See your city through different eyes

To really know your city or town you need to see it at different hours on different days. The cycle of time brings an ebb and flow of people like tides bringing different creatures to the shore.Leichhardt, Thursday 9.30am: The snowy haired and slow of pace are appearing, slightly bent, as if from hidden vaults and joining them are the black clad widow, Greek or more likely Italian, and the olive-skinned, lively, older man with chirpy Italian accent. It’s pension day and the army of aged descend on the banks, saving book in hand, heading for the more-than-any-other-time-of-the week tellers who are well prepared for a chat and withdrawal. “How are you today?” asks a carefully deployed employee in the body of the bank. “I’m good now,” says the small Italian man, as he pats his now funded pocket. “It’s ok for those down in Can-berr-ah, but its tough for us,” he says knowingly but finishes with a laugh and a flourish of his tanned arms.

Parramatta Rd, Friday 6am: A special little peak hour for tradies, fruiterers and small business people unfolds on this road once called The Way. The lanes abound with white vans, one tonne trucks, utes with PVC pipes and fruit trucks burgeoning with product. Garbage trucks grab attention with their yawning rear ends. Young men with short hair and healthy looks speed through the traffic and harrowed looking plumbers pull over for an early flat white at Norton St’s sports bar. All gone by 6.45am as if they were a mist of gyprock dust.

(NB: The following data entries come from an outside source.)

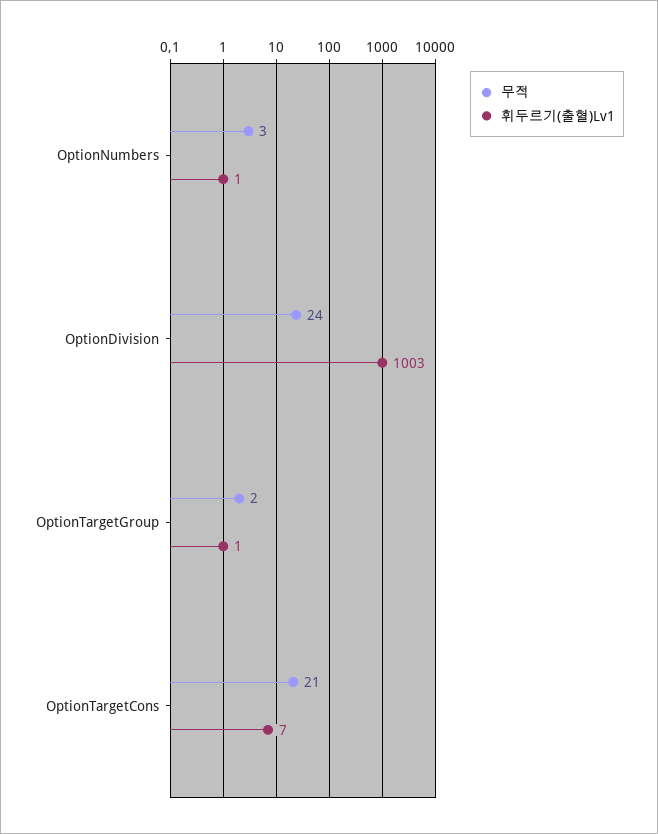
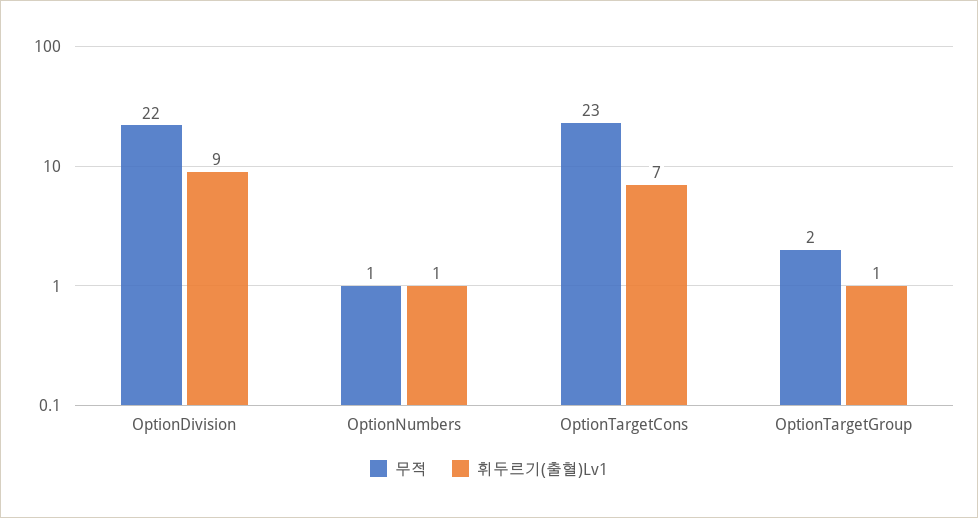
  {
    "무적": {
-     "OptionNumbers": 3,
+     "OptionNumbers": 1,
-     "OptionDivision": 24,
+     "OptionDivision": 22,
      "OptionTargetGroup": 2,
-     "OptionTargetCons": 21
+     "OptionTargetCons": 23
    },
    "휘두르기(출혈)Lv1": {
      "OptionNumbers": 1,
-     "OptionDivision": 1003,
+     "OptionDivision": 9,
      "OptionTargetGroup": 1,
      "OptionTargetCons": 7
    }
  }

Norton St, Saturday night: Starry eyed couples stroll among the Italian restaurants, him in his best jeans and most sincere look, her in a what-is-she-not-wearing dress and flowing hair. They pass the short-haired, older couple with crumpled faces who look like each other and still believe in a good meal and a bottle of wine and each other. There’s a hens party in Mythos, obligatory dancing on the tables and many gawks through the window. The young and the well fed dodge the art-house-cinema-pseudo-intellectuals who bustle along importantly, in heady conversation. Around the corner The Bald Face Stag faces off with The Clarence. Indie band groupies linger in cigarette smoke outside the Stag while tall transvestite chatting with bald man in leather chaps with bare bottom linger in cigarette smoke outside The Clarence’s OutBar.

Anywhere, Sunday morning 9.30am: Imagine… front doors opening and people rambling along the path, some in Sunday best, others in just slept in, a wave and a smile, strollers galore and a Bible or two and the streets throng with people happily converging on their local… church or cathedral or hall with the wafting sound of worship already filling the air and faith and hope and love beating a path for the redeemed. The Italian momma is there and the long-haired lover and modestly dressed man, bottom covered, and while they don’t all end up in the same building, they hear the same Voice and they know they are family. PH

2 thoughts on “See your city through different eyes

  1. I once about 6 years ago had a vision of an epidemic of loneliness. A middle aged woman sitting all alone in her small apartment, in an armchair, phone on side table. She’s staring at the silent phone crying out to a God she doesn’t even know saying “if you’re out there send someone, anyone, please… I’m so desperatly lonely”.
    In response to that vision my wife and I started a community services centre – now known as the People Builders Centre – we lease what was an old nightclub under the Panthers Club in Port Macquarie. I look at the many women who come for food parcels, counsel, a free lunch or to a workshop or support group or just for a cuppa and chat. I wonder which of them cried out that prayer from their lonely armchair? Maybe it was all of them.
    Sometimes when we hear the cry we just need to respond with simple compassion and do SOMETHING. Never despise small beginnings.